Multiplying or Dividing by a Negative Number

Date: 04/08/99 at 11:37:10
From: Ling-Seang Yap
Subject: When x(x-4) < 0

When x(x-4) < 0 , if we divide (x-4) on both sides of this inequality, 
we get x < 0, but a negative x does not give a true answer for it. 

Example:

 x (x-4) < 0
       x < 0

But if we substitute x with, say -4

 -1 (-1 - 4) < 0
   -1 ( -5 ) < 0
         5   < 0 (false?)

Hope you can shed light on this question. 
Thanks.

Date: 04/08/99 at 12:28:22
From: Doctor Peterson
Subject: Re: when x(x-4) < 0

The problem in what you did is that when you multiply or divide an 
inequality by a negative number, it reverses the inequality. So if 
x - 4 is negative, when you divide by it it changes to x > 0. Since 
your example case of x = -4 makes x - 4 negative, you find that 
x(x-4) > 0.

The best way to handle this kind of problem is to notice that there 
are two ways for the product x(x-4) to be negative: either x is 
negative and x-4 is positive, or x is positive and x-4 is negative. 
Let's take those cases one at a time:

If x < 0 and x-4 > 0, then we have x > 4, which is impossible if 
x < 0. So this case gives no solutions.

If x > 0 and x-4 < 0, then x < 4, and our answer is

    0 < x < 4

That is, x(x-4) is negative when x is between 0 and 4.

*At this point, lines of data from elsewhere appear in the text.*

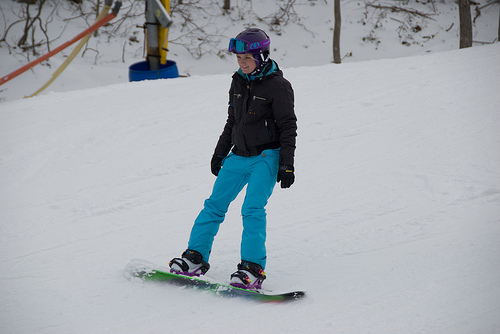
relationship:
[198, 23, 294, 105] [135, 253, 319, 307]
girl on snowboard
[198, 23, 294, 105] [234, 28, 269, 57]
girl wearing helmet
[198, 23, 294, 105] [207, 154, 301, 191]
girl wearing gloves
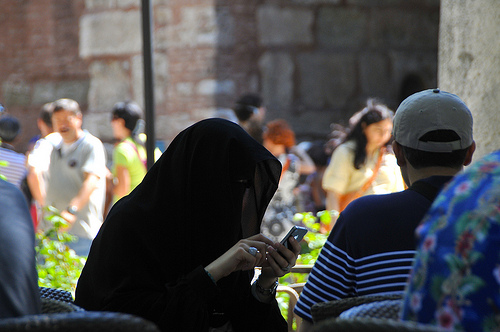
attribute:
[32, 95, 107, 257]
person — standing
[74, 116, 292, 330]
clothing — black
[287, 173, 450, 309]
shirt — striped, blue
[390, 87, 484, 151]
hat — white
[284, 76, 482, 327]
man — sitting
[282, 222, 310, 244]
cellphone — iphone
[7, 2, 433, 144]
wall — brick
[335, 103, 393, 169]
hair — black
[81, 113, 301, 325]
person — texting, completely covered u, muslim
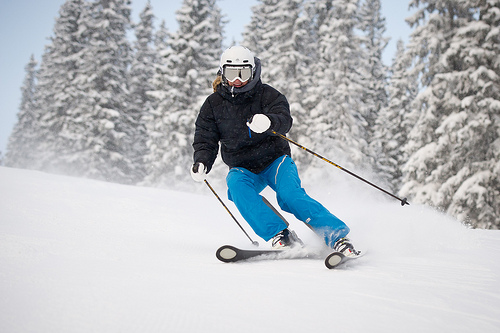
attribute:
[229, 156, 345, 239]
pants — blue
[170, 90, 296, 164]
jacket — black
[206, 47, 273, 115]
woman — skiing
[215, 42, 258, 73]
helmet — white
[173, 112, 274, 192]
gloves — white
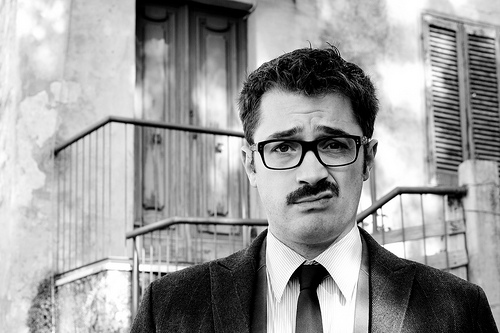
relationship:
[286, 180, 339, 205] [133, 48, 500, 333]
man`s moustache of he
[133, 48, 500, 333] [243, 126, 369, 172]
he has glasses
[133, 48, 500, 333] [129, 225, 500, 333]
he has coat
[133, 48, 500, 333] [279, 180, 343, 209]
he has mustache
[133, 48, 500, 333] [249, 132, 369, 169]
he wearing black glasses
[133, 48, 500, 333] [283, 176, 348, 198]
he has hair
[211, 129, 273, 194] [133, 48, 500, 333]
ear of he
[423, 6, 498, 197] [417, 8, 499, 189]
shutters over window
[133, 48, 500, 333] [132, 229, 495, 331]
he wearing suit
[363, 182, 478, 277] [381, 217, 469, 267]
railing by stairs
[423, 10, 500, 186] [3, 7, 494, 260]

If we graph y = x(x-4), it is a parabola:

          *    +                    *
               |
               +
               |
           *   +                   *
               |
               +
            *  |                  *
               +
               |
             * +                 *
               |
              *+                *
               |
     --+---+---*---+---+---+---*---+---+--
               |
               +*             *
               |
               +
               |  *         *
               +   *       *
               |    *     *
               +       *
               |

As you can see, it is negative just where we said.

- Doctor Peterson, The Math Forum
  http://mathforum.org/dr.math/